ASSIGNMENT A →
Answer these questions using the light booth passage:
(i) What held each cardboard panel in place on the booth's rear panel?
(ii) How many photos did the participant take with each image target?
(iii) How many different participants took photos over the two weeks?
ASSIGNMENT B →
Using the light booth passage, decide whether each statement agrees with it. Answer yes or no and quote the deciding words.
(i) Participants recorded their responses on a printed paper form.
(ii) Some participants uploaded more than nine photos.
(iii) The form asked which brand of smartphone the participant had.
ASSIGNMENT C →
Write the next part of the light booth passage, picking up after its final sentence.

The image targets were mounted on pieces of cardboard that we cut to match the dimensions of the rear panel of the light booth. For each round of photos with a given image target, we removed the light booth’s lid and placed the piece of cardboard (with the image target on it) flush against the rear panel of the light booth and used binder clips to fasten it to the upper edge of the rear panel. We then placed the lid back on the light booth and had the participant take three photos. After these three photos were taken, we removed the light booth lid and replaced the cardboard panel with another panel with a different image targets.

Once participants had captured all nine images, we directed them to complete a Google form. On each face of the light booth, we posted a sign that included the URL for the form and a QR code that would take users directly to the form. The form included the following questions:

  1. How long have you had your smartphone?
  2. What brand of smartphone do you have?
  3. What model of smartphone do you have?
  4. What operating system version is your phone running?
  5. Image upload
  6. If you would like to be entered into a raffle for a $50 Amazon gift card, please enter your email

We encouraged participants to complete the form while they were with us at the light booth, as there is the possibility that they would forget to submit after the fact. We used the form responses to measure our progress and number of participants and it does not appear that many, if any, took the photos but failed to complete the form. We spent most of our data collection time at events where attendees are interested in image systems engineering and our project topic, as we believed they would be more willing to participate and more likely to complete the process once they started. Over two weeks, we had 51 different participants take photos, with a total of 472 images uploaded (some people submitted additional photos beyond the required nine).

Stored items:
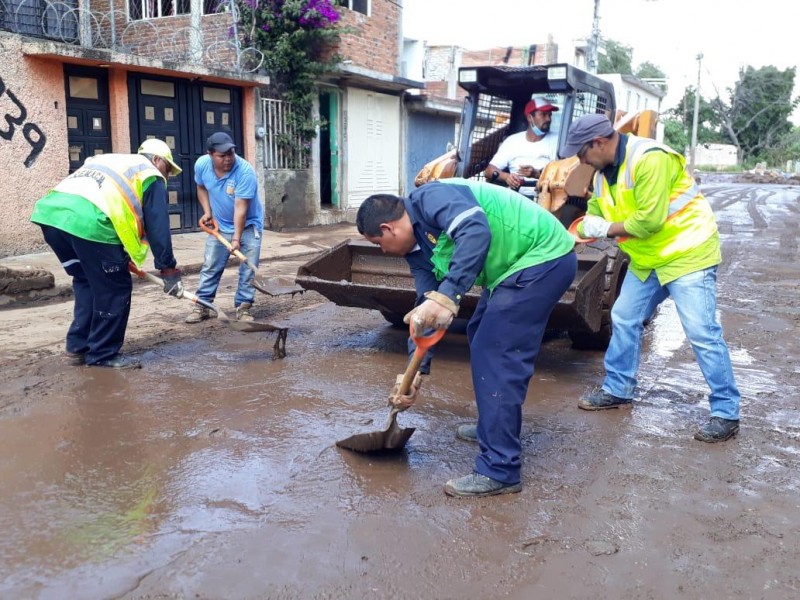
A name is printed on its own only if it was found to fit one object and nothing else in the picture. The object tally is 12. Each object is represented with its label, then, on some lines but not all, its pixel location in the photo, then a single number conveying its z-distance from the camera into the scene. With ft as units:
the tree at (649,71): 195.18
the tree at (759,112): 152.46
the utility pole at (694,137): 131.34
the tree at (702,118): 161.58
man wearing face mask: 19.36
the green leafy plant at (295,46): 39.19
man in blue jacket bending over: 9.69
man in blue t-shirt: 19.99
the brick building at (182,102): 29.66
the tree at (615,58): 159.12
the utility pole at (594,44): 73.61
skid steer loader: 15.57
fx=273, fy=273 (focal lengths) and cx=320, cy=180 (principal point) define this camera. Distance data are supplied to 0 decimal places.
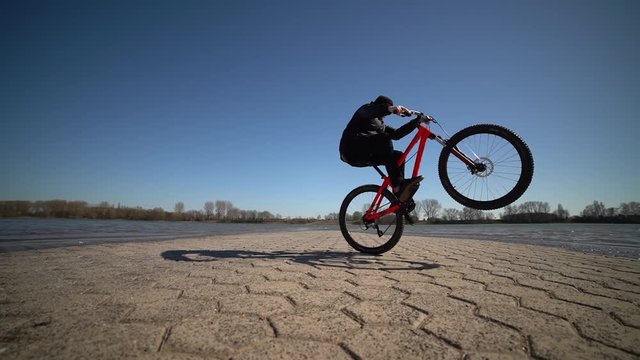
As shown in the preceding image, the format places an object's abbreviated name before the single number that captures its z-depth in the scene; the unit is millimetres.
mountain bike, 3648
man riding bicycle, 4176
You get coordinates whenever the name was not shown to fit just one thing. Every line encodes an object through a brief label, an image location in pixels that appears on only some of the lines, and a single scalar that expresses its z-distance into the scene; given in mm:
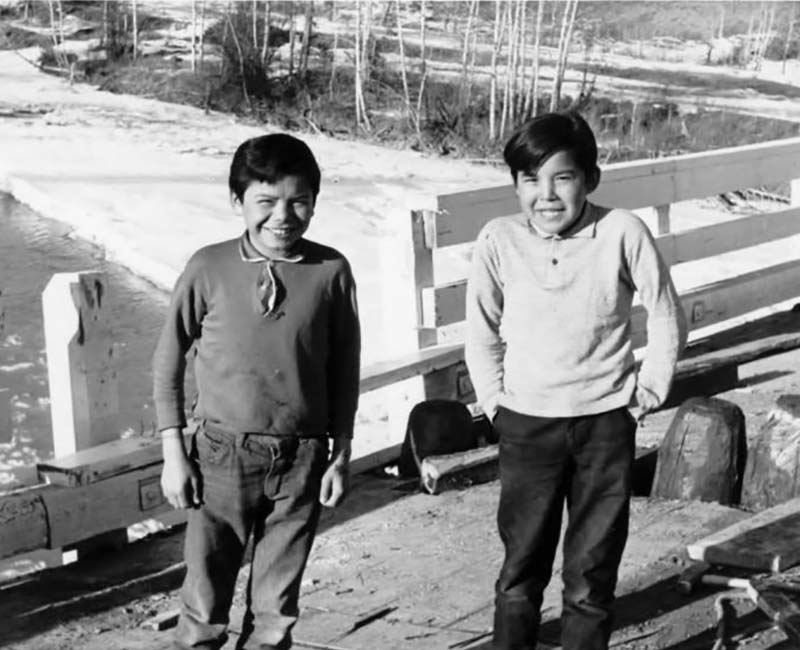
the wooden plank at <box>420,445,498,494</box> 6188
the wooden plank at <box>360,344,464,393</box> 6629
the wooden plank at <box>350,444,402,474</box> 6594
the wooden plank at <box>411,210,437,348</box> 7070
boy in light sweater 4004
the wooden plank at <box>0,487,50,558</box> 5172
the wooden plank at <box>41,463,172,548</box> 5367
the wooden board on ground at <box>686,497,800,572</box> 4930
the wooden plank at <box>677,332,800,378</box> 7875
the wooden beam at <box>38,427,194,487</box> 5406
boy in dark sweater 3781
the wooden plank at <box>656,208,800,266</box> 8992
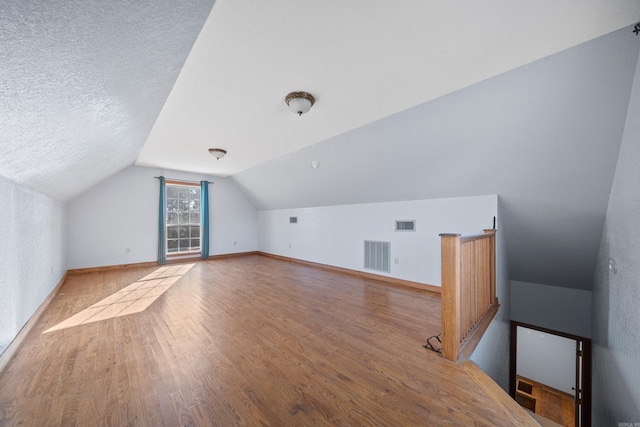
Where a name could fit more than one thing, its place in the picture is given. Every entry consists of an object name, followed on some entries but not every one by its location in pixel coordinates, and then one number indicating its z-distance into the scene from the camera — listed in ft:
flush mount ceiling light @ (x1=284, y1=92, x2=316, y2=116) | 7.18
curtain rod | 18.35
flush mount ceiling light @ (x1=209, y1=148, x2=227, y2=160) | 12.63
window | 19.70
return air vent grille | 13.70
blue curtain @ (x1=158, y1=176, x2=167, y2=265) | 18.22
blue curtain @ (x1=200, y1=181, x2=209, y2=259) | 20.45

RESPONSE A →
(i) Binder clips fastened it to the upper edge of the rear panel.
(ii) Three.
(iii) 51.

RESPONSE B →
(i) No: "we directed them to complete a Google form"
(ii) Yes: "some people submitted additional photos beyond the required nine"
(iii) Yes: "What brand of smartphone do you have?"

RESPONSE C →
After we had received all of these form responses, we exported the metadata (responses to the questions) into a spreadsheet and the image files into a folder on our local machines for further processing. For the metadata, we created a unique ID for each participant and used that to associate their images with the correct smartphone model for analysis. A summary of the metadata is included in the Results section below.

For each image target, we computed values to use as our evaluation metrics and compared these values across images captured by the same model of smartphone.

Image Targets

Each cardboard panel has the image target mounted on it, with a rectangular border surrounding it made of bright yellow duct tape. We chose brightly colored tape so that it would be clearly visible to participants and ensure that they were capturing the entire area of the image target if they could see all sides of the rectangle formed by the yellow tape. The three image targets were as follows:

  • Color checker + grey card: One X-Rite ColorChecker Classic and one 5.3 in x 7.28 in Anwenk 18% grey card affixed to the cardboard panel. Both were ordered online from Amazon.com.
  • Grid of dots: A grid of 14 x 22 dots printed on 11 in x 17 in white paper at 1200 dpi. Each dot has diameter 0.12 in and 0.39 in spacing between dots. The dots were located inside of a 10 in x 16 in box with 0.5 in margins on all sides, with a blue outline of width 1 pt. The image target was created in PowerPoint and is attached in Appendix II.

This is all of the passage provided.